### [Written task]
Reproduce every text line of the listing below word for word, and leave the pictures out of your copy.

====== Data for this exercise

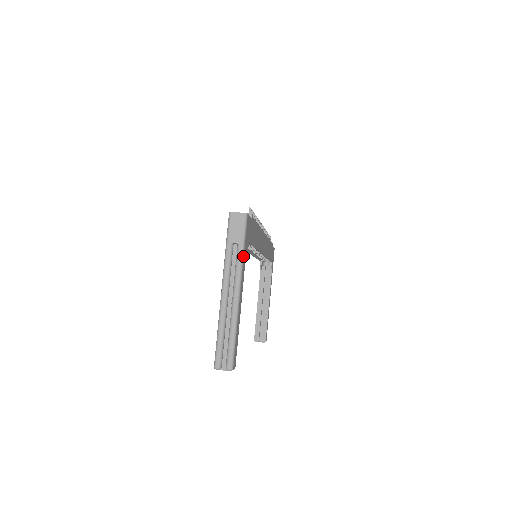
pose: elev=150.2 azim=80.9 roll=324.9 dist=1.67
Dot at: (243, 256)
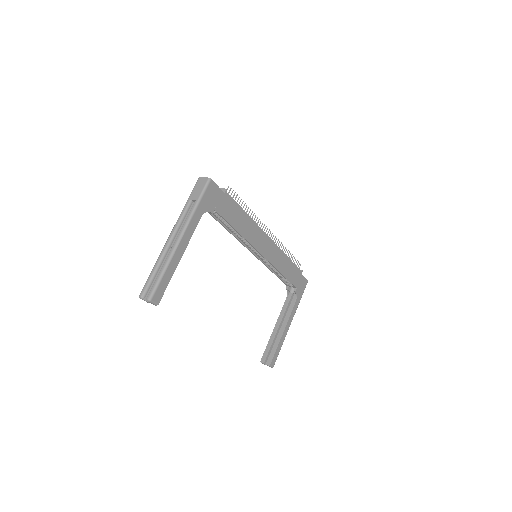
Dot at: (195, 211)
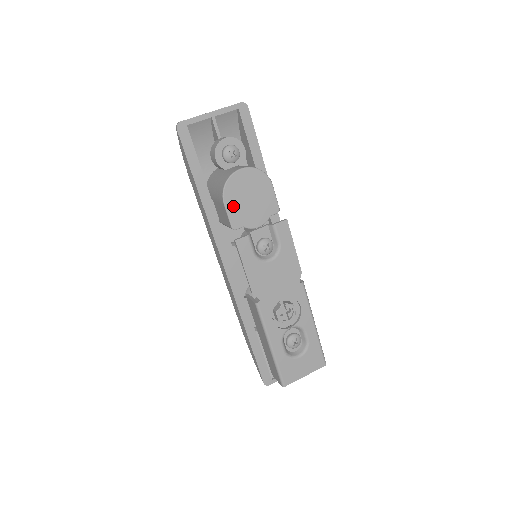
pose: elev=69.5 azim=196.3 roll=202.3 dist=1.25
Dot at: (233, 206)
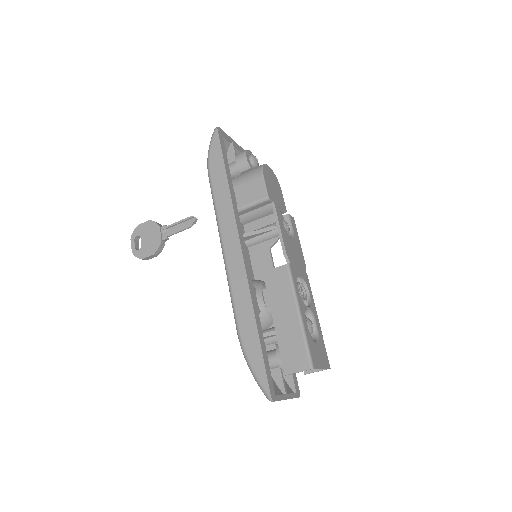
Dot at: (267, 183)
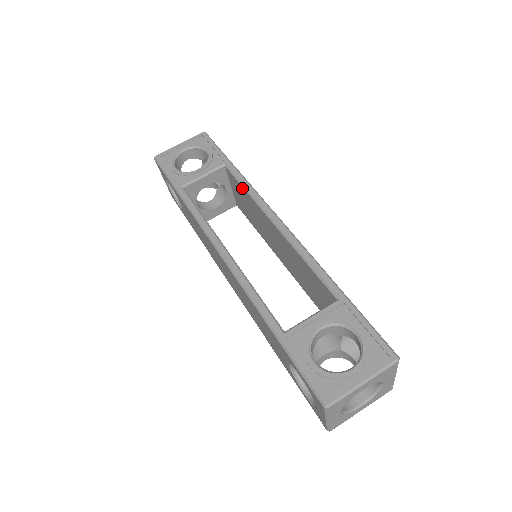
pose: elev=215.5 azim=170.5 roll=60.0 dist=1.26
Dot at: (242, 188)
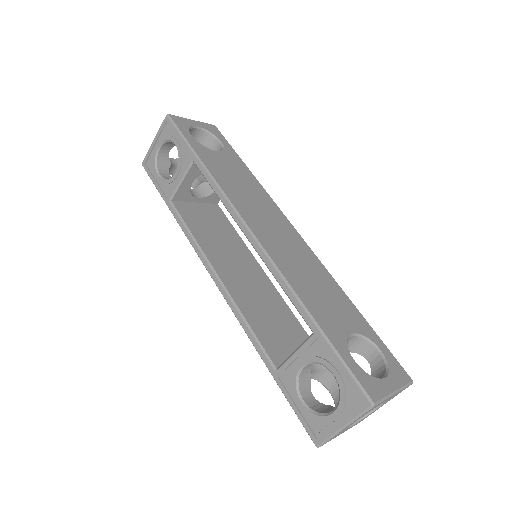
Dot at: occluded
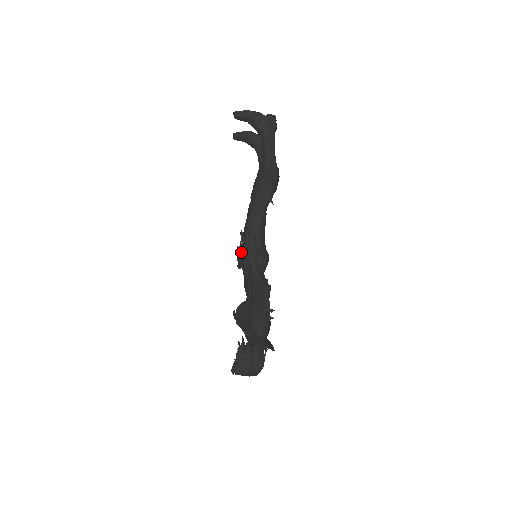
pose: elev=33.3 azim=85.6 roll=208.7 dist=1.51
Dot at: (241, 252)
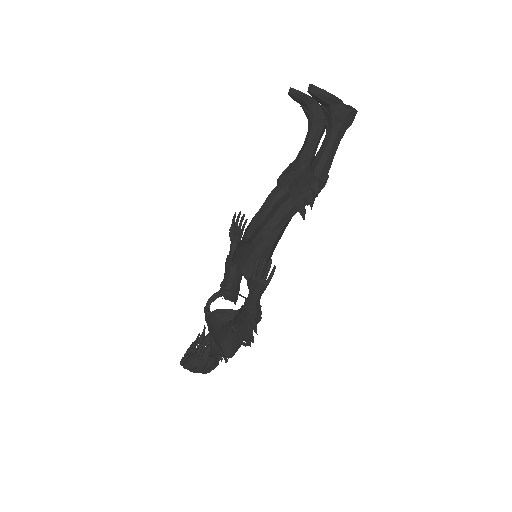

============

### [Correct response]
pose: elev=150.2 azim=80.9 roll=324.9 dist=1.67
Dot at: (243, 256)
Dot at: (195, 211)
pose: elev=69.5 azim=196.3 roll=202.3 dist=1.25
Dot at: (233, 206)
Dot at: (267, 183)
pose: elev=215.5 azim=170.5 roll=60.0 dist=1.26
Dot at: (242, 188)
Dot at: occluded
pose: elev=33.3 azim=85.6 roll=208.7 dist=1.51
Dot at: (241, 252)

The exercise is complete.